Vowels power speech. Students of any age cannot successfully communicate without mastering each vowel's pronunciation rules and occasional quirks. Vowels can particularly vex adult pupils, whose life experience may have instilled bad habits or trepidation in learning new skills. Although vowels are rudimentary, a teacher should avoid condescending to older learners as they learn about them. Sophisticated yet simple games are better instructional aids. Beginning students should always start with short vowels, which are easier to comprehend.

Step 1

Stage a vowel yelling contest. Present a word to two or three contestants, such as "hush" or "wait." First have them segment the word, or break it into its syllables: "h/uh/sh" or "w/ay/t." Next, ask them to yell out the word -- without the vowel sound. Then have them yell the word -- including the vowel. Whoever yells the loudest wins. This exercise helps students understand the power of vowels in speech.

Step 2

Teach students about the "magic E." This concept explains how the letter "E" changes a word's pronunciation when tacked onto its end. Examples include "mod," "pin" and "hat." The "magic E" transforms these words into "mode," "pine" and "hate."

Step 3

Create flashcards for short vowels and consonant-vowel-consonant groupings. Have students write the vowel on one side, along with a word incorporating that vowel on the other side. The short vowel "a," for instance, could pair with "apple" or "atoll." Or "-ug" -- another vowel-consonant pair -- also has many example words, such as "bug," "rug," "hug," and "lug."

Step 4

Challenge the students with tongue twisters. These are especially effective for alphabet vowels -- those that sound like their letters in the alphabet, like "able," "easy" or "puke" -- and relative vowels, like "fit" or "long," which do not sound exactly like their alphabet vowel.

Step 5

Feature a "student story" for every class, which can either precede or conclude the session on vowels.
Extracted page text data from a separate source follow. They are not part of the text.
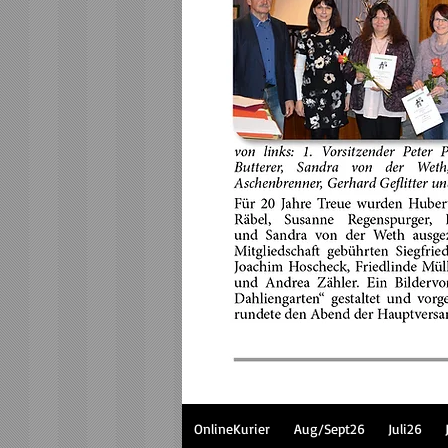
OnlineKurier
Aug/Sept26
Juli26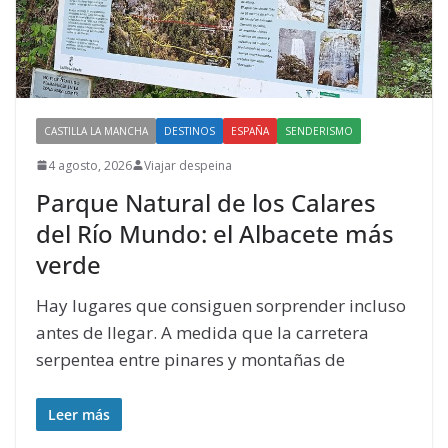
CASTILLA LA MANCHA
DESTINOS
ESPAÑA
SENDERISMO
4 agosto, 2026
Viajar despeina
Parque Natural de los Calares
del Río Mundo: el Albacete más
verde
Hay lugares que consiguen sorprender incluso
antes de llegar. A medida que la carretera
serpentea entre pinares y montañas de
Leer más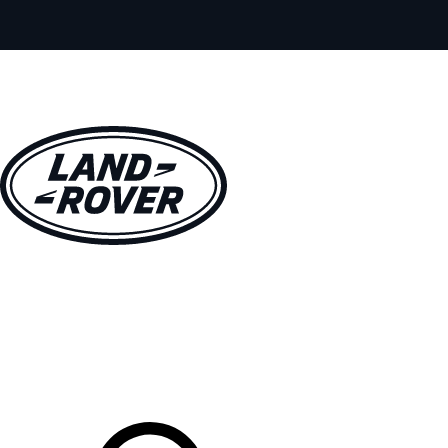
MODELOS
PROPIETARIOS
EXPLORA
COMPRAR
Tu Concesionario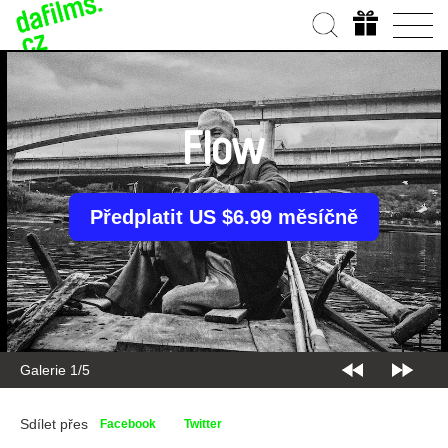
Flow
Předplatit US $6.99 měsíčně
Galerie 2/5
Sdílet přes
Facebook
Twitter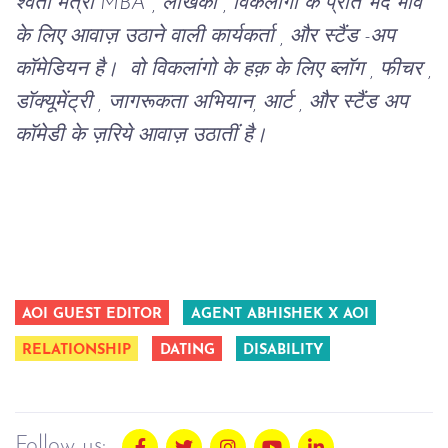
श्वेता मंत्री MBA , लेखिका , विकलांगो के प्रति भेद भाव
के लिए आवाज़ उठाने वाली कार्यकर्ता , और स्टैंड -अप
कॉमेडियन है। वो विकलांगो के हक़ के लिए ब्लॉग , फीचर ,
डॉक्यूमेंट्री , जागरूकता अभियान, आर्ट , और स्टैंड अप
कॉमेडी के ज़रिये आवाज़ उठातीं है।
AOI GUEST EDITOR
AGENT ABHISHEK X AOI
RELATIONSHIP
DATING
DISABILITY
Follow us: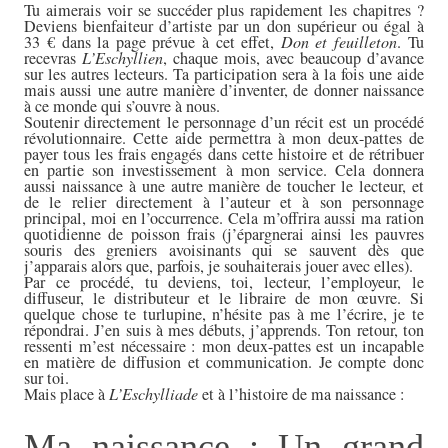
Tu aimerais voir se succéder plus rapidement les chapitres ?
Deviens bienfaiteur d’artiste par un don supérieur ou égal à
33 € dans la page prévue à cet effet,
Don et feuilleton
. Tu
recevras
L’Eschyllien
, chaque mois, avec beaucoup d’avance
sur les autres lecteurs. Ta participation sera à la fois une aide
mais aussi une autre manière d’inventer, de donner naissance
à ce monde qui s’ouvre à nous.
Soutenir directement le personnage d’un récit est un procédé
révolutionnaire. Cette aide permettra à mon deux-pattes de
payer tous les frais engagés dans cette histoire et de rétribuer
en partie son investissement à mon service. Cela donnera
aussi naissance à une autre manière de toucher le lecteur, et
de le relier directement à l’auteur et à son personnage
principal, moi en l’occurrence. Cela m’offrira aussi ma ration
quotidienne de poisson frais (j’épargnerai ainsi les pauvres
souris des greniers avoisinants qui se sauvent dès que
j’apparais alors que, parfois, je souhaiterais jouer avec elles).
Par ce procédé, tu deviens, toi, lecteur, l’employeur, le
diffuseur, le distributeur et le libraire de mon œuvre. Si
quelque chose te turlupine, n’hésite pas à me l’écrire, je te
répondrai. J’en suis à mes débuts, j’apprends. Ton retour, ton
ressenti m’est nécessaire : mon deux-pattes est un incapable
en matière de diffusion et communication. Je compte donc
sur toi.
Mais place à
L’Eschylliade
et à l’histoire de ma naissance :
Ma naissance : Un grand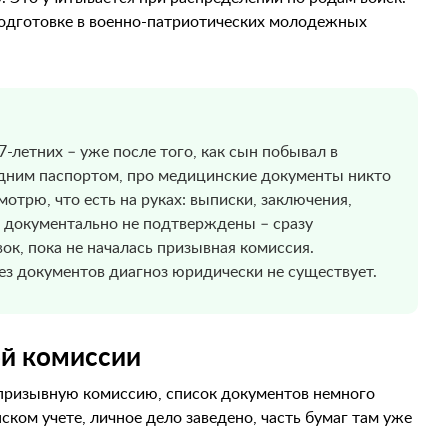
 подготовке в военно-патриотических молодежных
-летних – уже после того, как сын побывал в
одним паспортом, про медицинские документы никто
мотрю, что есть на руках: выписки, заключения,
но документально не подтверждены – сразу
к, пока не началась призывная комиссия.
без документов диагноз юридически не существует.
й комиссии
 призывную комиссию, список документов немного
ском учете, личное дело заведено, часть бумаг там уже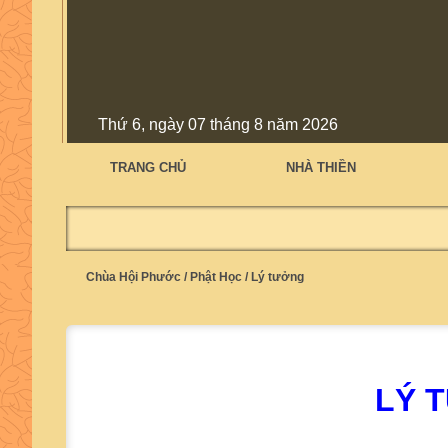
Thứ 6, ngày 07 tháng 8 năm 2026
TRANG CHỦ
NHÀ THIỀN
Chùa Hội Phước
/
Phật Học
/
Lý tưởng
LÝ 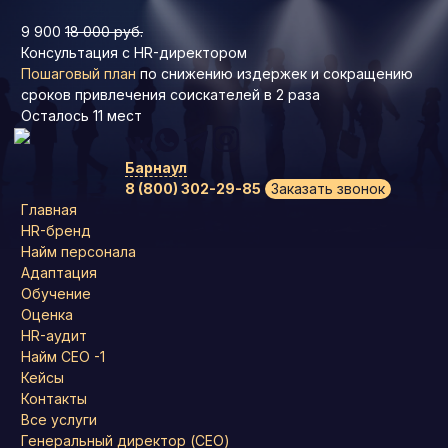
9 900
18 000 руб.
Консультация с HR-директором
Пошаговый план
по снижению издержек и сокращению
сроков привлечения соискателей в 2 раза
Осталось
11
мест
Барнаул
8 (800) 302-29-85
Заказать звонок
Главная
HR-бренд
Найм персонала
Адаптация
Обучение
Оценка
HR-аудит
Найм СЕО -1
Кейсы
Контакты
Все услуги
Генеральный директор (CEO)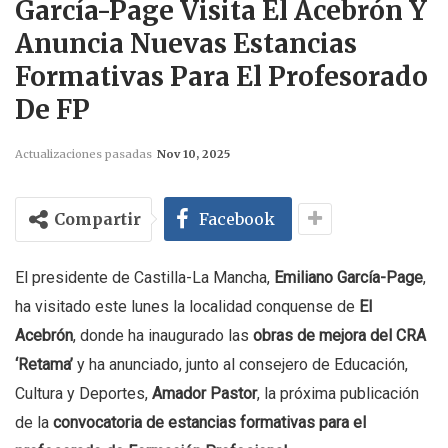
García-Page Visita El Acebrón Y
Anuncia Nuevas Estancias
Formativas Para El Profesorado
De FP
Actualizaciones pasadas
Nov 10, 2025
Compartir
Facebook
El presidente de Castilla-La Mancha,
Emiliano García-Page
,
ha visitado este lunes la localidad conquense de
El
Acebrón
, donde ha inaugurado las
obras de mejora del CRA
‘Retama’
y ha anunciado, junto al consejero de Educación,
Cultura y Deportes,
Amador Pastor
, la próxima publicación
de la
convocatoria de estancias formativas para el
Print off a short piece of reading material, such as a poem or a paragraph from a longer article, one for each student. Randomly call on one student to read the material in front of the class. Designate a focus on one particular vowel, such as "a" or "o," as the vowel of the day. Have the whole class read along with the student as she reads out loud. When she reaches a word containing the vowel of the day, all the students should say the word aloud, along with her.